From a forensic standpoint, a medico-legal autopsy in suspected fatal listeriosis should aim to document both the presence and the extent of invasive infection and the immediate mechanism of death. Recommended sampling would include blood, cerebrospinal fluid, and tissue samples from central nervous system, liver, spleen, and gastrointestinal tract for microbiological culture and molecular testing, as well as systematic histopathological examination. Demonstration of invasive disease with tissue involvement, inflammatory response, or organ dysfunction consistent with listeriosis is essential before the infection can be considered the proximate cause of death, particularly in patients with significant comorbidities.

For prosecutors, such a pathogen-specific framework can increase the probative value of microbiological and genomic findings, reduce the risk of initiating lengthy and costly proceedings on weak evidence and focus resources on truly high-risk situations. For the defence, transparent documentation of each step of the evidence chain facilitates critical review and protects the right to adversarial testing of evidence. For the State, investing in high-quality initial investigations yields economic benefits by reducing inconclusive trials and conflicting expert opinions and improving the overall efficiency and fairness of the justice system.

5. Conclusions

In this criminal case, a combination of epidemiological incongruities, traceability gaps, deviations from microbiological standards, non-specific genomic findings, and clinical data inconsistent with death from active listerial sepsis led to substantial doubt about the attribution of both infection and death to a specific pork offal product and alleged food mismanagement by the producer.

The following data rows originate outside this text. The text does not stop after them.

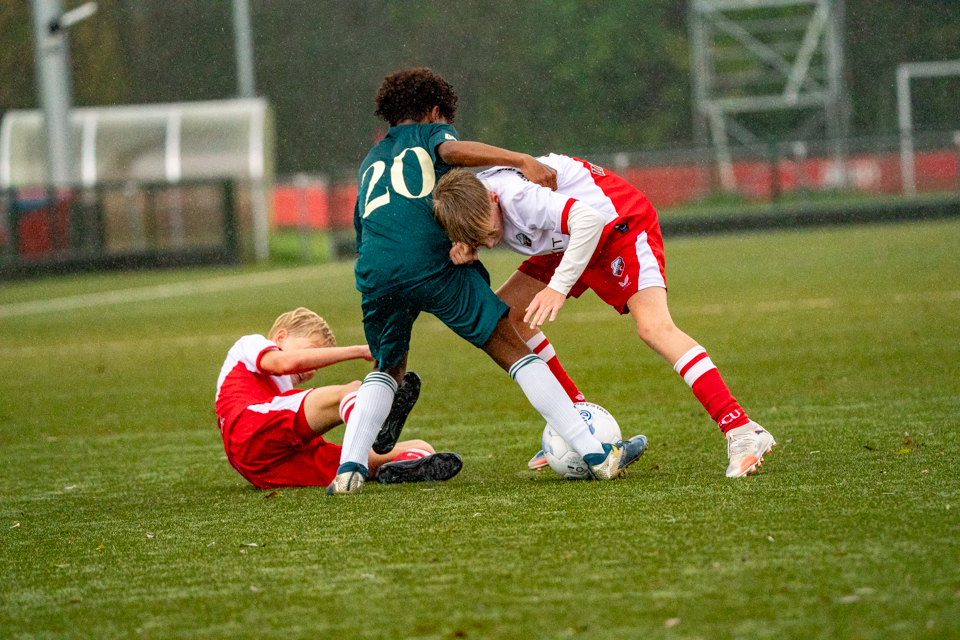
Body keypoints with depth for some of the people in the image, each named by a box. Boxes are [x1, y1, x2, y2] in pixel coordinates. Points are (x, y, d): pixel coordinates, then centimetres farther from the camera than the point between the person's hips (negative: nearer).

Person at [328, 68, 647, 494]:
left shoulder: (370, 163, 35)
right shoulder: (431, 132, 21)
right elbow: (452, 150, -5)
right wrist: (523, 160, -11)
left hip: (374, 273, 4)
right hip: (432, 261, -4)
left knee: (387, 368, 27)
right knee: (513, 349, 0)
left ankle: (349, 467, 7)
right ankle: (595, 454, -5)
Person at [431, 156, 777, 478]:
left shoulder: (518, 197, -36)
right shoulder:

Beyond the outcome of the individual trial, the investigation provides a methodological template for forensic practice in listeriosis:

• Listeria monocytogenes is an ubiquitous pathogen, and causal attribution in criminal proceedings requires a pathogen-specific chain of evidence, not merely co-detection of the organism in patient and food.
• This chain must include coherent timing with the incubation period, documented traceability of food lots and alternative exposures, strict adherence to ISO and EU microbiological standards, context-aware interpretation of WGS data, and rigorous clinical assessment of the proximate cause of death.
• When these elements are integrated from the beginning of the investigation, the justice system benefits from more efficient and less costly proceedings, and both defendants and victims benefit from a higher level of substantive fairness.

In this context, the absence of a medico-legal autopsy represents a critical limitation. When criminal attribution is considered in suspected fatal listeriosis, a forensic autopsy is essential to assess the extent and distribution of infection, to document alternative lethal mechanisms, and to obtain appropriate biological samples for microbiological and histopathological analysis. Reliance on clinical records alone is insufficient to support robust causal inference in a criminal setting.

We propose that this case be understood not only as a disputed attribution of responsibility but as an example of pathogen-specific medico-legal methodology in listeriosis. The same approach—early involvement of forensic experts, careful design of sampling and laboratory work, and structured causal reasoning—may be adapted to other ubiquitous pathogens at the interface of epidemiology, microbiology, and criminal law.